The ride back was uneventful, thankfully, and we made it back to Seoul safe and sound. It is funny how coming back to Seoul really felt like coming home. I look back and think that if I was to fly home to Portland instead, it would have seemed that I would have been still on vacation. It was coming back to Korea that made the trip come to an end. I was glad to be back though. Don't get me wrong, if I
would've had more time and money, I would have liked to traveled around more, but being back in Korea was not a bad thing either. The vacation proved to be just the refresher I needed from the land of Kimchi and dong dong ju. That when I got back I found I had a bit more spring in my step about my being here.

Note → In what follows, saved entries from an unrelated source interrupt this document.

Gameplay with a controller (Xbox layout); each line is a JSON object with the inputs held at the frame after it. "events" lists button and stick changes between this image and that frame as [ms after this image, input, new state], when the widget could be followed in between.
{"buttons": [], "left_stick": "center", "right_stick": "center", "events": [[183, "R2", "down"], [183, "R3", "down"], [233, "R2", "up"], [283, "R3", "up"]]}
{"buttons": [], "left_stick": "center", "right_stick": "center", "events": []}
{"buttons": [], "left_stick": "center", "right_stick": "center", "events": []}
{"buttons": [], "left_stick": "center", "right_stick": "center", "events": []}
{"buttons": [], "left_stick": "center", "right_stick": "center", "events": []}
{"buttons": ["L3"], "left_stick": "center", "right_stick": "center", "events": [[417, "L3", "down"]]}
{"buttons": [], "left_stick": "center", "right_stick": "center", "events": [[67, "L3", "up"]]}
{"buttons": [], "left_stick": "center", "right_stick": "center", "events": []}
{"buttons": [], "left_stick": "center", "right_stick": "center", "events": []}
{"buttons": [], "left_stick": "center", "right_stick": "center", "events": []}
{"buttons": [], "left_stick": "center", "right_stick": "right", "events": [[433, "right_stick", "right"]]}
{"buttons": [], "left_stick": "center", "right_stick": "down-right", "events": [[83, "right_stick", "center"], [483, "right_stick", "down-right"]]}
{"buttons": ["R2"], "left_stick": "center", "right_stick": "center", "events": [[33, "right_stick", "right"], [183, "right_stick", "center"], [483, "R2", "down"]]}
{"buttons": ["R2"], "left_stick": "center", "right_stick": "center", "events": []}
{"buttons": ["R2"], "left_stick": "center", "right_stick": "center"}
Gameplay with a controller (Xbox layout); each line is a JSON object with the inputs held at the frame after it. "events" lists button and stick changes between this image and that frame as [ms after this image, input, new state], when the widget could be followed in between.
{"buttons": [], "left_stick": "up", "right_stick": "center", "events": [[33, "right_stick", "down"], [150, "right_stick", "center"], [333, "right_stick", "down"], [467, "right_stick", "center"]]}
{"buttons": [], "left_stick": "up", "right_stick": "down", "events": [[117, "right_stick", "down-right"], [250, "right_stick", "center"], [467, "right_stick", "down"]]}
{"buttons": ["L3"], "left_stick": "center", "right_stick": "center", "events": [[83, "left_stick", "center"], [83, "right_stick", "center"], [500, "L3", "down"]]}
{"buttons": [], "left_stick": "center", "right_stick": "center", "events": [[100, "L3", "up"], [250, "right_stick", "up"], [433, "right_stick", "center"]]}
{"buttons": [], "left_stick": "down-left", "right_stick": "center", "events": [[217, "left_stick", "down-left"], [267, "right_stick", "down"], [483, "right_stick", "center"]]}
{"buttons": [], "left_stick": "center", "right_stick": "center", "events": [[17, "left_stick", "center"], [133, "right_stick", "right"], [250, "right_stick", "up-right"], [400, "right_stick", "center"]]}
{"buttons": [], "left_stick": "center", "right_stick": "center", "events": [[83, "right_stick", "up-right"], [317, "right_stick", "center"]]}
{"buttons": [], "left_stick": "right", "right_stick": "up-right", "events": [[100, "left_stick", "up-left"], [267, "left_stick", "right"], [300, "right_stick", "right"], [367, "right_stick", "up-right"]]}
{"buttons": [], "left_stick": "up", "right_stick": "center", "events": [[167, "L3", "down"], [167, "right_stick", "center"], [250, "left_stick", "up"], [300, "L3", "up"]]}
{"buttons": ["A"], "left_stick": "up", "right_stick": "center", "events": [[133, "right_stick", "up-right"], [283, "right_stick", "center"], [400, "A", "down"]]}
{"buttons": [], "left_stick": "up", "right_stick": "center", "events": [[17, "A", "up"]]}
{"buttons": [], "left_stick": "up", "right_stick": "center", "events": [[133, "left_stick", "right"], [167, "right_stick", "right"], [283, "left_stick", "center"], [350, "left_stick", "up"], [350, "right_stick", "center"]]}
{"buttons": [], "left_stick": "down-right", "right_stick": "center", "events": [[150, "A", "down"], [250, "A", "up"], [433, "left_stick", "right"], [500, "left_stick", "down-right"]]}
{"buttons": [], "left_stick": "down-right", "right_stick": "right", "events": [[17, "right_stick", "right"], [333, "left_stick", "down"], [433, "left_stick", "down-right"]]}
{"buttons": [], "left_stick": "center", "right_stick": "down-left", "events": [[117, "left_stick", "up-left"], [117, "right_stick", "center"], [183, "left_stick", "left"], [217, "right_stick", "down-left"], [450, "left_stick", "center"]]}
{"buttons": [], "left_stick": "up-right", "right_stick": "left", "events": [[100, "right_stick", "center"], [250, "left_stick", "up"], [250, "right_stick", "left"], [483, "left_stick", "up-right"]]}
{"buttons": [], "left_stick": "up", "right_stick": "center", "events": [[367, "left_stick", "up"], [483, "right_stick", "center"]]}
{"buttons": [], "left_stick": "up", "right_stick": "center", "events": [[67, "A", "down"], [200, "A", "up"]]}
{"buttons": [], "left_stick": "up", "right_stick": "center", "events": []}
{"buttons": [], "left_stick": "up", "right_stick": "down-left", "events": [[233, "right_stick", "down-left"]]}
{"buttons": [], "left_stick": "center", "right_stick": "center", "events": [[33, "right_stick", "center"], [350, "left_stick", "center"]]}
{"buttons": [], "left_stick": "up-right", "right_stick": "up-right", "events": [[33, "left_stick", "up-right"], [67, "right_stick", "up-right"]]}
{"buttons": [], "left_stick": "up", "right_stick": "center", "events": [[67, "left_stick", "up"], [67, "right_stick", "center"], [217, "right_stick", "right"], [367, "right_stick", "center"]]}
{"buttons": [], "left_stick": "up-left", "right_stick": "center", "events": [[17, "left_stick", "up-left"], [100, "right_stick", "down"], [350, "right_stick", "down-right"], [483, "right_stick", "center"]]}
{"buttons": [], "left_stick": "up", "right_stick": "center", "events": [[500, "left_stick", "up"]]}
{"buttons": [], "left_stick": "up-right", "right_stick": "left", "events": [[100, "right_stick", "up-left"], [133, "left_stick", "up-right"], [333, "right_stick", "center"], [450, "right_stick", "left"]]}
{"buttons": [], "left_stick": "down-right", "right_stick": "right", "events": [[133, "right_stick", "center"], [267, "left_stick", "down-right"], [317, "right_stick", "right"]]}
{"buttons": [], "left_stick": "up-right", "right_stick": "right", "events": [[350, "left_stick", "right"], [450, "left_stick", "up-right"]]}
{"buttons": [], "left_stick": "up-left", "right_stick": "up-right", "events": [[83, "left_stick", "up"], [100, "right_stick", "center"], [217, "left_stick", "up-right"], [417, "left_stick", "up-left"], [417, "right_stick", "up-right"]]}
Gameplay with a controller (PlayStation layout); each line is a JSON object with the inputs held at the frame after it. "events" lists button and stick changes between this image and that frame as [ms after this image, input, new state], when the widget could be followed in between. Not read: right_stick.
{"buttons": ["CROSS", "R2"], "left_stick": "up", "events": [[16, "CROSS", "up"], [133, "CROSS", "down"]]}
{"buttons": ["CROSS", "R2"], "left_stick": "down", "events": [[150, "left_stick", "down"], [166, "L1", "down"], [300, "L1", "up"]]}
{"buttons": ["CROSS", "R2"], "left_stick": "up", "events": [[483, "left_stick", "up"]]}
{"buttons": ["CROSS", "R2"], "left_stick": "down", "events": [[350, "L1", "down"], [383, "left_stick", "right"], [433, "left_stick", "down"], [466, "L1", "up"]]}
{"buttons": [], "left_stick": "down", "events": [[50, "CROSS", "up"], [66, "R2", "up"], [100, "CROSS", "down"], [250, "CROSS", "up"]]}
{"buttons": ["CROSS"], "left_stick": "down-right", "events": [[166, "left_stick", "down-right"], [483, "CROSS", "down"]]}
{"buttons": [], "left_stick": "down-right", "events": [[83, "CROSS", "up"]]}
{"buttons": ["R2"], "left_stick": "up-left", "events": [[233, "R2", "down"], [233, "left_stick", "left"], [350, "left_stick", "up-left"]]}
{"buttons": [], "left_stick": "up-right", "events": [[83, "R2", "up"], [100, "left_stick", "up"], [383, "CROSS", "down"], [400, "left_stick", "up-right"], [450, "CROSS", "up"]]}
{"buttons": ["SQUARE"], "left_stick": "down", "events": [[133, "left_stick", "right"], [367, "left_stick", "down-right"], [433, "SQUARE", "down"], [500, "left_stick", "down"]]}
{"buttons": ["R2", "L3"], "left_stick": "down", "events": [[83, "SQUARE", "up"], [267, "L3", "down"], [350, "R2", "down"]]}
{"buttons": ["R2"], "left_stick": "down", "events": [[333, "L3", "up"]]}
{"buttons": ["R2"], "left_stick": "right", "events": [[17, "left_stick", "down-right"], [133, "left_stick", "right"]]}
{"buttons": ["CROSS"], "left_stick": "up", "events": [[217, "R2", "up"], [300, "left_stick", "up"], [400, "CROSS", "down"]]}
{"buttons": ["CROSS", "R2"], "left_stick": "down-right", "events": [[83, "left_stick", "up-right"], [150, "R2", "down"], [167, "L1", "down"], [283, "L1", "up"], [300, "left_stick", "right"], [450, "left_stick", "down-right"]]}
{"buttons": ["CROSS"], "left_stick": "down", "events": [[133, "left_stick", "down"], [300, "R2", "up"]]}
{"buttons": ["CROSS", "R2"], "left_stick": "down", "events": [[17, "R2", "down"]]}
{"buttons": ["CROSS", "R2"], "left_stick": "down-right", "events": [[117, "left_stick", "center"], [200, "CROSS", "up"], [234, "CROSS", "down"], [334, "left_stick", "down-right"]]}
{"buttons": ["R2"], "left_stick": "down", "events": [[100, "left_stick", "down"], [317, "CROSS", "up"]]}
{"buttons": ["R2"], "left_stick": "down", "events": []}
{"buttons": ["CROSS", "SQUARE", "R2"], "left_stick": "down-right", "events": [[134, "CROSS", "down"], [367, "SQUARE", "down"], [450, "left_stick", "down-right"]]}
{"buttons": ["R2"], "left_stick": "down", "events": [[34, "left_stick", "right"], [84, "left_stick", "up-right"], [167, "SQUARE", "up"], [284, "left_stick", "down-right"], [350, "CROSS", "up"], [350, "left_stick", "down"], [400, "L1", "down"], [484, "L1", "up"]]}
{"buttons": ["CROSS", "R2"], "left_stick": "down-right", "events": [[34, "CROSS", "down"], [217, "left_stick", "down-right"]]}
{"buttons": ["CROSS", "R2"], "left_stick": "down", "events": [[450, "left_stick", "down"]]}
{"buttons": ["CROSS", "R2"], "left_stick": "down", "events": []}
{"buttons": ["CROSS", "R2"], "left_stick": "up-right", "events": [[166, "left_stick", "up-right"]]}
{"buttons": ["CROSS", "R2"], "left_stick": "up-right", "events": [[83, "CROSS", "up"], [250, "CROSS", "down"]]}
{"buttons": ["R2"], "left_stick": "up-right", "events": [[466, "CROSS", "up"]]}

Borneo was adventure filled and proved to be a lot different than what I had expected. I had envisioned a more primitive island, where jungle ruled supreme, and that we would be at the mercy of mother nature. Instead I got third world cities and pockets of untamed jungle. I'm glad I went to Borneo, not because it would be another place to mark of the list, but for the fact that I got see one of the last great unknowns of our time.